TASK ITEM:
For the listing below, print exactly the lines from the line with "for offline viewing." to the line with "By watching Mayuri", both included, and nothing beyond them.

•••

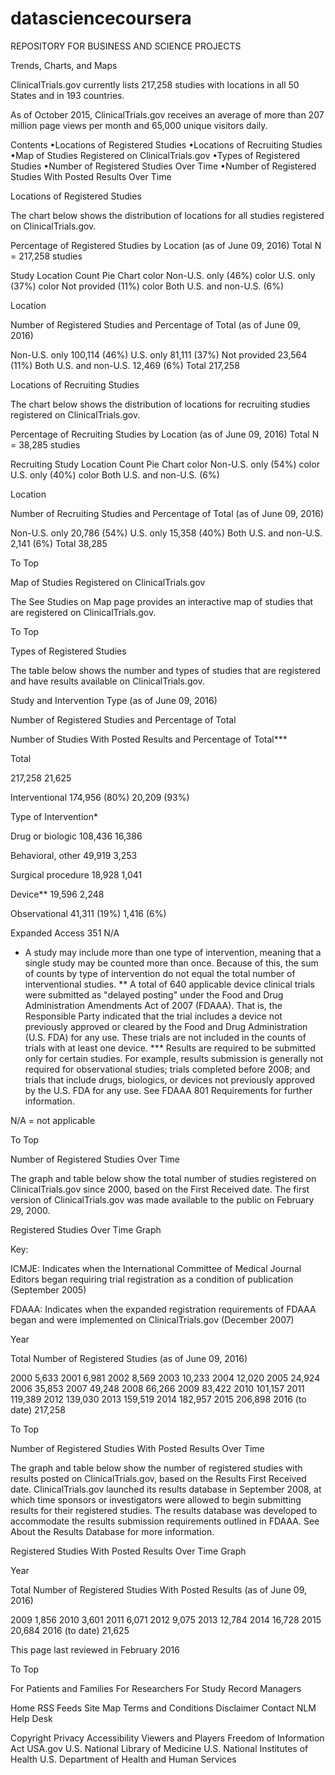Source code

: # datasciencecoursera
REPOSITORY FOR BUSINESS AND SCIENCE PROJECTS


Trends, Charts, and Maps

ClinicalTrials.gov currently lists 217,258 studies with locations in all 50 States and in 193 countries. 

As of October 2015, ClinicalTrials.gov receives an average of more than 207 million page views per month and 65,000 unique visitors daily. 

Contents
•Locations of Registered Studies
•Locations of Recruiting Studies
•Map of Studies Registered on ClinicalTrials.gov
•Types of Registered Studies
•Number of Registered Studies Over Time
•Number of Registered Studies With Posted Results Over Time

Locations of Registered Studies

The chart below shows the distribution of locations for all studies registered on ClinicalTrials.gov.


Percentage of Registered Studies by Location (as of June 09, 2016)
 Total N = 217,258 studies

Study Location Count Pie Chart 
color  Non-U.S. only (46%) 
color  U.S. only (37%) 
color  Not provided (11%) 
color  Both U.S. and non-U.S. (6%) 





Location

Number of Registered Studies and Percentage of Total
(as of June 09, 2016) 

Non-U.S. only 100,114 (46%) 
U.S. only 81,111 (37%) 
Not provided 23,564 (11%) 
Both U.S. and non-U.S. 12,469 (6%) 
Total 217,258 
 
Locations of Recruiting Studies

The chart below shows the distribution of locations for recruiting studies registered on ClinicalTrials.gov.


Percentage of Recruiting Studies by Location (as of June 09, 2016)
 Total N = 38,285 studies

Recruiting Study Location Count Pie Chart 
color  Non-U.S. only (54%) 
color  U.S. only (40%) 
color  Both U.S. and non-U.S. (6%) 





Location

Number of Recruiting Studies and Percentage of Total
(as of June 09, 2016) 

Non-U.S. only 20,786 (54%) 
U.S. only 15,358 (40%) 
Both U.S. and non-U.S. 2,141 (6%) 
Total 38,285 

 To Top

Map of Studies Registered on ClinicalTrials.gov

The See Studies on Map page provides an interactive map of studies that are registered on ClinicalTrials.gov. 

 To Top

Types of Registered Studies

The table below shows the number and types of studies that are registered and have results available on ClinicalTrials.gov. 


Study and Intervention Type
(as of June 09, 2016)

Number of Registered Studies and Percentage of Total

Number of Studies With Posted Results and Percentage of Total***


Total

217,258 21,625 

Interventional
174,956 (80%) 20,209 (93%) 

Type of Intervention*

Drug or biologic
108,436 16,386 

Behavioral, other
49,919 3,253 

Surgical procedure
18,928 1,041 

Device**
19,596 2,248 

Observational
41,311 (19%) 1,416 (6%) 

Expanded Access
351 N/A 

* A study may include more than one type of intervention, meaning that a single study may be counted more than once. Because of this, the sum of counts by type of intervention do not equal the total number of interventional studies.
 ** A total of 640 applicable device clinical trials were submitted as "delayed posting" under the Food and Drug Administration Amendments Act of 2007 (FDAAA). That is, the Responsible Party indicated that the trial includes a device not previously approved or cleared by the Food and Drug Administration (U.S. FDA) for any use. These trials are not included in the counts of trials with at least one device.
 *** Results are required to be submitted only for certain studies. For example, results submission is generally not required for observational studies; trials completed before 2008; and trials that include drugs, biologics, or devices not previously approved by the U.S. FDA for any use. See FDAAA 801 Requirements for further information. 

N/A = not applicable

 To Top

Number of Registered Studies Over Time

The graph and table below show the total number of studies registered on ClinicalTrials.gov since 2000, based on the First Received date. The first version of ClinicalTrials.gov was made available to the public on February 29, 2000.

Registered Studies Over Time Graph 

Key:

ICMJE: Indicates when the International Committee of Medical Journal Editors began requiring trial registration as a condition of publication (September 2005) 

FDAAA: Indicates when the expanded registration requirements of FDAAA began and were implemented on ClinicalTrials.gov (December 2007) 


Year

Total Number of Registered Studies
 (as of June 09, 2016) 

2000 5,633 
2001 6,981 
2002 8,569 
2003 10,233 
2004 12,020 
2005 24,924 
2006 35,853 
2007 49,248 
2008 66,266 
2009 83,422 
2010 101,157 
2011 119,389 
2012 139,030 
2013 159,519 
2014 182,957 
2015 206,898 
2016 (to date)  217,258 

 To Top

Number of Registered Studies With Posted Results Over Time

The graph and table below show the number of registered studies with results posted on ClinicalTrials.gov, based on the Results First Received date. ClinicalTrials.gov launched its results database in September 2008, at which time sponsors or investigators were allowed to begin submitting results for their registered studies. The results database was developed to accommodate the results submission requirements outlined in FDAAA. See About the Results Database for more information. 

Registered Studies With Posted Results Over Time Graph 


Year

Total Number of Registered Studies
 With Posted Results (as of June 09, 2016) 

2009 1,856 
2010 3,601 
2011 6,071 
2012 9,075 
2013 12,784 
2014 16,728 
2015 20,684 
2016 (to date) 21,625 

This page last reviewed in February 2016


To Top


For Patients and Families
 For Researchers
 For Study Record Managers
 
Home
 RSS Feeds
 Site Map
 Terms and Conditions
 Disclaimer
 Contact NLM Help Desk
 
Copyright
 Privacy
 Accessibility
 Viewers and Players
 Freedom of Information Act
 USA.gov
 U.S. National Library of Medicine
 U.S. National Institutes of Health
  U.S. Department of Health and Human Services

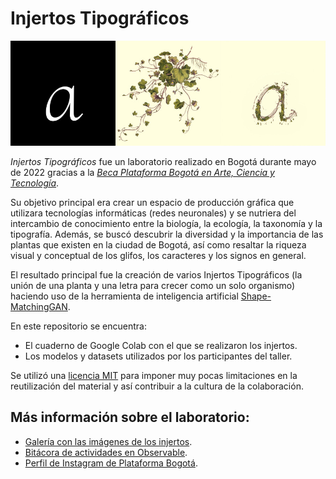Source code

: # Injertos Tipográficos
![banner](banner.jpg)

*Injertos Tipográficos* fue un laboratorio realizado en Bogotá durante mayo de 2022 gracias a la [*Beca Plataforma Bogotá en Arte, Ciencia y Tecnología*](https://plataformabogota.gov.co/).

Su objetivo principal era crear un espacio de producción gráfica que utilizara tecnologías informáticas (redes neuronales) y se nutriera del intercambio de conocimiento entre la biología, la ecología, la taxonomía y la tipografía. Además, se buscó descubrir la diversidad y la importancia de las plantas que existen en la ciudad de Bogotá, así como resaltar la riqueza visual y conceptual de los glifos, los caracteres y los signos en general.

El resultado principal fue la creación de varios Injertos Tipográficos (la unión de una planta y una letra para crecer como un solo organismo) haciendo uso de la herramienta de inteligencia artificial [Shape-MatchingGAN](https://williamyang1991.github.io/projects/ICCV2019/SMGAN.html).

En este repositorio se encuentra:

- El cuaderno de Google Colab con el que se realizaron los injertos.
- Los modelos y datasets utilizados por los participantes del taller.

Se utilizó una [licencia MIT](https://choosealicense.com/licenses/mit/) para imponer muy pocas limitaciones en la reutilización del material y así contribuir a la cultura de la colaboración.

## Más información sobre el laboratorio:
- [Galería con las imágenes de los injertos]().
- [Bitácora de actividades en Observable](https://observablehq.com/@pierreee1/bitacora_injertos).
- [Perfil de Instagram de Plataforma Bogotá](https://www.instagram.com/plataforma_bogota/).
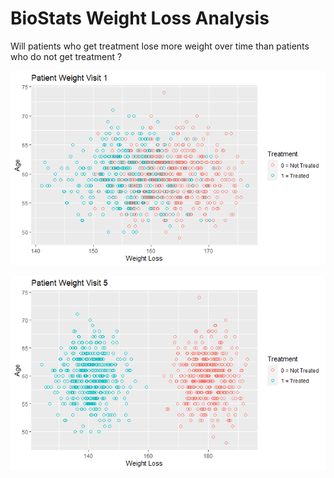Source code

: # BioStats Weight Loss Analysis

Will patients who get treatment lose more weight over time than patients who do not get treatment ?

![alt text](https://github.com/pramontal247/BioStats/blob/main/image1.png)



![alt text](https://github.com/pramontal247/BioStats/blob/main/image3.png)
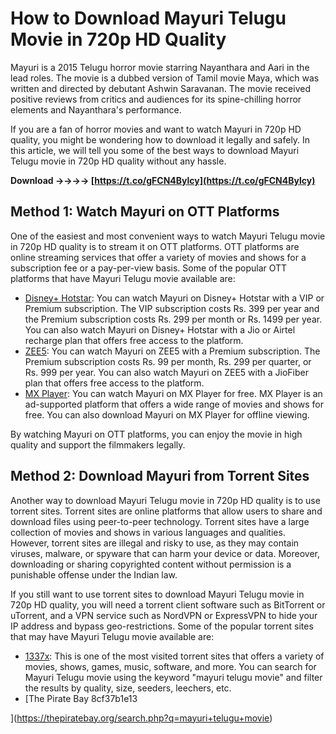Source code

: 
 
# How to Download Mayuri Telugu Movie in 720p HD Quality
 
Mayuri is a 2015 Telugu horror movie starring Nayanthara and Aari in the lead roles. The movie is a dubbed version of Tamil movie Maya, which was written and directed by debutant Ashwin Saravanan. The movie received positive reviews from critics and audiences for its spine-chilling horror elements and Nayanthara's performance.
 
If you are a fan of horror movies and want to watch Mayuri in 720p HD quality, you might be wondering how to download it legally and safely. In this article, we will tell you some of the best ways to download Mayuri Telugu movie in 720p HD quality without any hassle.
 
**Download ->->->-> [https://t.co/gFCN4Bylcy](https://t.co/gFCN4Bylcy)**


 
## Method 1: Watch Mayuri on OTT Platforms
 
One of the easiest and most convenient ways to watch Mayuri Telugu movie in 720p HD quality is to stream it on OTT platforms. OTT platforms are online streaming services that offer a variety of movies and shows for a subscription fee or a pay-per-view basis. Some of the popular OTT platforms that have Mayuri Telugu movie available are:
 
- [Disney+ Hotstar](https://www.hotstar.com/in/movies/mayuri/1000104197): You can watch Mayuri on Disney+ Hotstar with a VIP or Premium subscription. The VIP subscription costs Rs. 399 per year and the Premium subscription costs Rs. 299 per month or Rs. 1499 per year. You can also watch Mayuri on Disney+ Hotstar with a Jio or Airtel recharge plan that offers free access to the platform.
- [ZEE5](https://www.zee5.com/movies/details/mayuri/0-0-1698): You can watch Mayuri on ZEE5 with a Premium subscription. The Premium subscription costs Rs. 99 per month, Rs. 299 per quarter, or Rs. 999 per year. You can also watch Mayuri on ZEE5 with a JioFiber plan that offers free access to the platform.
- [MX Player](https://www.mxplayer.in/movie/watch-mayuri-movie-online-9f7c3d6c4f6b0c8b8e4f7f9e3d0b7e9c): You can watch Mayuri on MX Player for free. MX Player is an ad-supported platform that offers a wide range of movies and shows for free. You can also download Mayuri on MX Player for offline viewing.

By watching Mayuri on OTT platforms, you can enjoy the movie in high quality and support the filmmakers legally.
 
## Method 2: Download Mayuri from Torrent Sites
 
Another way to download Mayuri Telugu movie in 720p HD quality is to use torrent sites. Torrent sites are online platforms that allow users to share and download files using peer-to-peer technology. Torrent sites have a large collection of movies and shows in various languages and qualities. However, torrent sites are illegal and risky to use, as they may contain viruses, malware, or spyware that can harm your device or data. Moreover, downloading or sharing copyrighted content without permission is a punishable offense under the Indian law.
 
If you still want to use torrent sites to download Mayuri Telugu movie in 720p HD quality, you will need a torrent client software such as BitTorrent or uTorrent, and a VPN service such as NordVPN or ExpressVPN to hide your IP address and bypass geo-restrictions. Some of the popular torrent sites that may have Mayuri Telugu movie available are:

- [1337x](https://1337x.to/search/mayuri+telugu+movie/1/): This is one of the most visited torrent sites that offers a variety of movies, shows, games, music, software, and more. You can search for Mayuri Telugu movie using the keyword "mayuri telugu movie" and filter the results by quality, size, seeders, leechers, etc.
- [The Pirate Bay 8cf37b1e13


](https://thepiratebay.org/search.php?q=mayuri+telugu+movie)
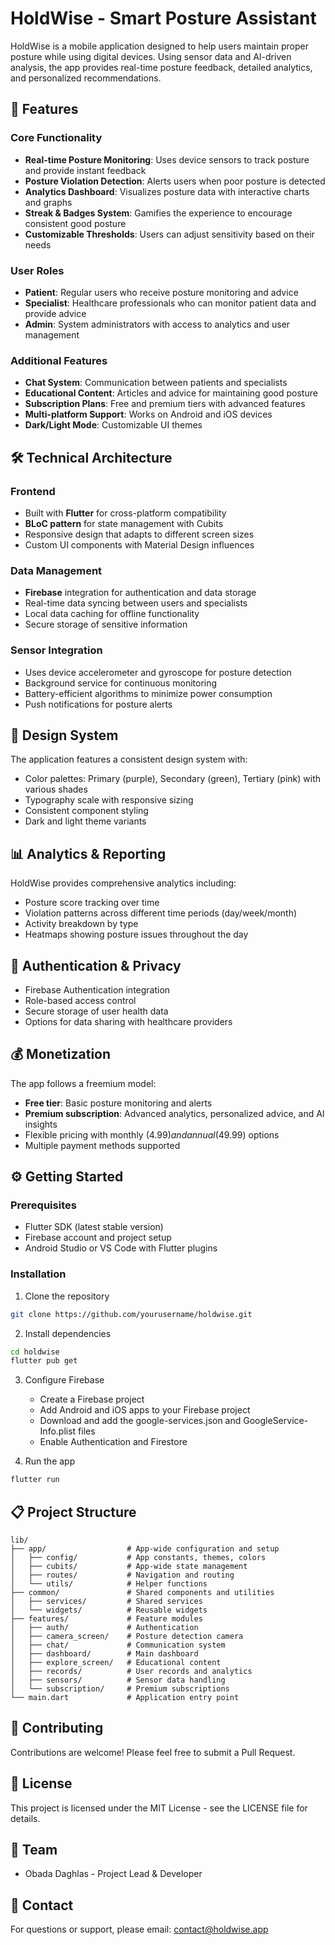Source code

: # HoldWise - Smart Posture Assistant

HoldWise is a mobile application designed to help users maintain proper posture while using digital devices. Using sensor data and AI-driven analysis, the app provides real-time posture feedback, detailed analytics, and personalized recommendations.

## 📱 Features

### Core Functionality
- **Real-time Posture Monitoring**: Uses device sensors to track posture and provide instant feedback
- **Posture Violation Detection**: Alerts users when poor posture is detected
- **Analytics Dashboard**: Visualizes posture data with interactive charts and graphs
- **Streak & Badges System**: Gamifies the experience to encourage consistent good posture
- **Customizable Thresholds**: Users can adjust sensitivity based on their needs

### User Roles
- **Patient**: Regular users who receive posture monitoring and advice
- **Specialist**: Healthcare professionals who can monitor patient data and provide advice
- **Admin**: System administrators with access to analytics and user management

### Additional Features
- **Chat System**: Communication between patients and specialists
- **Educational Content**: Articles and advice for maintaining good posture
- **Subscription Plans**: Free and premium tiers with advanced features
- **Multi-platform Support**: Works on Android and iOS devices
- **Dark/Light Mode**: Customizable UI themes

## 🛠️ Technical Architecture

### Frontend
- Built with **Flutter** for cross-platform compatibility
- **BLoC pattern** for state management with Cubits
- Responsive design that adapts to different screen sizes
- Custom UI components with Material Design influences

### Data Management
- **Firebase** integration for authentication and data storage
- Real-time data syncing between users and specialists
- Local data caching for offline functionality
- Secure storage of sensitive information

### Sensor Integration
- Uses device accelerometer and gyroscope for posture detection
- Background service for continuous monitoring
- Battery-efficient algorithms to minimize power consumption
- Push notifications for posture alerts

## 🎨 Design System

The application features a consistent design system with:
- Color palettes: Primary (purple), Secondary (green), Tertiary (pink) with various shades
- Typography scale with responsive sizing
- Consistent component styling
- Dark and light theme variants

## 📊 Analytics & Reporting

HoldWise provides comprehensive analytics including:
- Posture score tracking over time
- Violation patterns across different time periods (day/week/month)
- Activity breakdown by type
- Heatmaps showing posture issues throughout the day

## 🔐 Authentication & Privacy

- Firebase Authentication integration
- Role-based access control
- Secure storage of user health data
- Options for data sharing with healthcare providers

## 💰 Monetization

The app follows a freemium model:
- **Free tier**: Basic posture monitoring and alerts
- **Premium subscription**: Advanced analytics, personalized advice, and AI insights
- Flexible pricing with monthly ($4.99) and annual ($49.99) options
- Multiple payment methods supported

## ⚙️ Getting Started

### Prerequisites
- Flutter SDK (latest stable version)
- Firebase account and project setup
- Android Studio or VS Code with Flutter plugins

### Installation
1. Clone the repository
```bash
git clone https://github.com/yourusername/holdwise.git
```

2. Install dependencies
```bash
cd holdwise
flutter pub get
```

3. Configure Firebase
   - Create a Firebase project
   - Add Android and iOS apps to your Firebase project
   - Download and add the google-services.json and GoogleService-Info.plist files
   - Enable Authentication and Firestore

4. Run the app
```bash
flutter run
```

## 📋 Project Structure

```
lib/
├── app/                  # App-wide configuration and setup
│   ├── config/           # App constants, themes, colors
│   ├── cubits/           # App-wide state management
│   ├── routes/           # Navigation and routing
│   └── utils/            # Helper functions
├── common/               # Shared components and utilities
│   ├── services/         # Shared services
│   └── widgets/          # Reusable widgets
├── features/             # Feature modules
│   ├── auth/             # Authentication
│   ├── camera_screen/    # Posture detection camera
│   ├── chat/             # Communication system
│   ├── dashboard/        # Main dashboard
│   ├── explore_screen/   # Educational content
│   ├── records/          # User records and analytics
│   ├── sensors/          # Sensor data handling
│   └── subscription/     # Premium subscriptions
└── main.dart             # Application entry point
```

## 🤝 Contributing

Contributions are welcome! Please feel free to submit a Pull Request.

## 📄 License

This project is licensed under the MIT License - see the LICENSE file for details.

## 👥 Team

- Obada Daghlas - Project Lead & Developer

## 📧 Contact

For questions or support, please email: contact@holdwise.app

•••

RESULT FOR THIS EXERCISE:
- [MX Player](https://www.mxplayer.in/movie/watch-mayuri-movie-online-9f7c3d6c4f6b0c8b8e4f7f9e3d0b7e9c): You can watch Mayuri on MX Player for free. MX Player is an ad-supported platform that offers a wide range of movies and shows for free. You can also download Mayuri on MX Player for offline viewing.

By watching Mayuri on OTT platforms, you can enjoy the movie in high quality and support the filmmakers legally.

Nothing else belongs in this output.